Here’s a little secret, though: I wouldn’t completely mind if I were something other than a groundling. It’s not like I’m silk feathered hat material or anything, but still. To be even one social status level above the one I am right now would change my life because I’m pretty sure it would give me my best friend—who is now definitely one of the silk feathered hats—back. And bonus: It would help transform me from Invisible Twinkle to someone people recognize, maybe even someone who tells stories others want to hear.
So now I’m sitting here in homeroom and Hannah Macintosh just took off her six-hundred-dollar shoes (I know because she told the entire class that’s how much they cost in Milan) to show Victoria Lyons her pedicure. If I were a teeny bit braver, I’d go over there and ask, “Hey, Hannah, did you steal those shoes? I only ask because it seems you like taking things that don’t belong to you, like my best friend.” Maybe I’ll ask Dadi if she knows any incantations that’ll grow me a courage gland.
Oops, there’s the bell. More soon.
Love,
Twinkle
Still Monday, June 1
AP Bio
Hey-o, Sofia Coppola.
I’m sitting here trying not to expire of totalicus boredumus while Mrs. Mears explains the life cycle of the royal walnut moth, aka Citheronia regalis, aka kill me now. And you wanna know what Maddie’s doing?
Drawing a six-color diagram of said life cycle. With gel pens. I guess she doesn’t make mistakes? Even Mrs. Mears, the biologist, didn’t draw us a diagram. But Maddie probably wants to be thorough. Oh, and she’s written her name at the top of the page with her new markers (she gets new stationery and school supplies as often as regular people get new … Um, actually, I don’t know where I was going with that. She just gets them a lot), along with the date, and underlined everything three times.

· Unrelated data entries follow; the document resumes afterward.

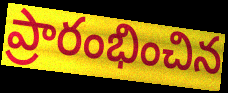
ప్రారంభించిన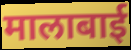
मालाबाईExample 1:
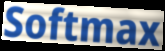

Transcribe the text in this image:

Softmax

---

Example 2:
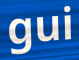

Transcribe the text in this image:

gui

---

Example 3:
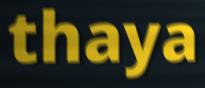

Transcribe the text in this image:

thaya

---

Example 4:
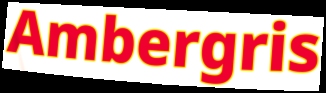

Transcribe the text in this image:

Ambergris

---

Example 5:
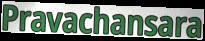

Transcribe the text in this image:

PravachansaraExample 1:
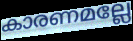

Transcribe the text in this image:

കാരണമല്ലേ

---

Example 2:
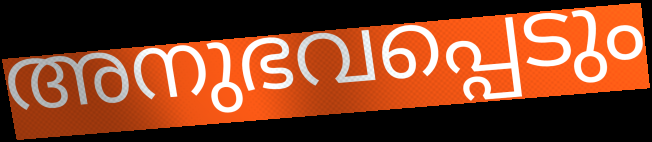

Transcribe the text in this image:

അനുഭവപ്പെടും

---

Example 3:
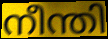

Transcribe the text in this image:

നീന്തി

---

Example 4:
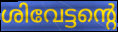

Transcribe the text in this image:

ശിവേട്ടന്റെ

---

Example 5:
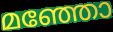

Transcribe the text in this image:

മഞ്ഞോ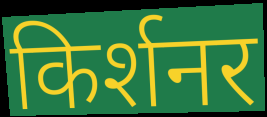
किर्शनर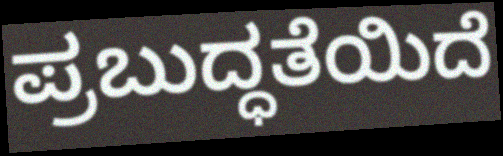
ಪ್ರಬುದ್ಧತೆಯಿದೆ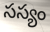
సస్యం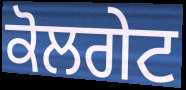
ਕੋਲਗੇਟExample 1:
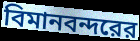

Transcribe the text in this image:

বিমানবন্দরের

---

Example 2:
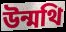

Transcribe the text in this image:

উন্মথি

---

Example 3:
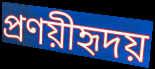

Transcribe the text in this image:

প্রণয়ীহৃদয়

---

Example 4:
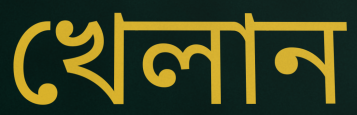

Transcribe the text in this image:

খেলান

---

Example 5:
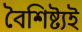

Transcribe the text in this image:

বৈশিষ্ট্যইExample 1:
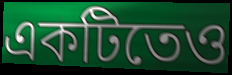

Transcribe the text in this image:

একটিতেও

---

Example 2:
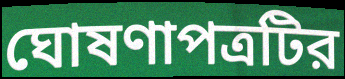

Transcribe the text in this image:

ঘোষণাপত্রটির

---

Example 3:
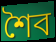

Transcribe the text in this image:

শৈব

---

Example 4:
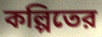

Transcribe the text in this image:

কল্পিতের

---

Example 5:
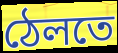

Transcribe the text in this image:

ঠেলতে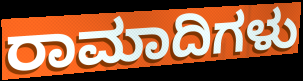
ರಾಮಾದಿಗಳು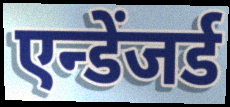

Maddie wants to be a physician-scientist. Yeah, that’s really a thing. Being a plain old doctor or a plain old scientist isn’t challenging enough, so she decided she wants to combine them. But I’m thankful. Because if I ever get a rare disease that causes my butt to break out in fluorescent hives or something totally rando like that, I know Maddie’s the only one who could save me. She’s sort of a genius.
It must run in the family. Her dad, James Tanaka, is a world-famous artist who regularly challenges ideas of the mundane with his mixed-media pieces and has gallery showings in the United States, Tokyo, Paris, and London (literally what it says on his website in the “about” section). Plus, Maddie’s ultra-rich. She lives in one of those old neighborhoods in Broadmoor in a giant mansion.

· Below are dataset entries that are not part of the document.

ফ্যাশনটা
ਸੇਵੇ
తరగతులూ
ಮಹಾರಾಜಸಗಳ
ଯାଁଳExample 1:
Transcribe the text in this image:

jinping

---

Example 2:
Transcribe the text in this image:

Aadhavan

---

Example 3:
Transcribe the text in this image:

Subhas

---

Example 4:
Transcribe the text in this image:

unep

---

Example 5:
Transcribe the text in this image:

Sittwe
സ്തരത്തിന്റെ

That’s one thing that hasn’t changed even after Maddie gave up her groundling membership and became one of the silk feathered hat people. She’s still super ambitious. I haven’t been to her house in months, but I bet she still has that poster board she made of her five-year plan. It has pictures of the Johns Hopkins campus, where she wants to go to college and med school, places she wants to travel (Shanghai, Tokyo, Mumbai, Edinburgh, London), and pictures of the type of boy she wants to date (Japanese-American like her, with tattoos and not taller than 5′10″; she says she wants to meet him in the second year of medical school).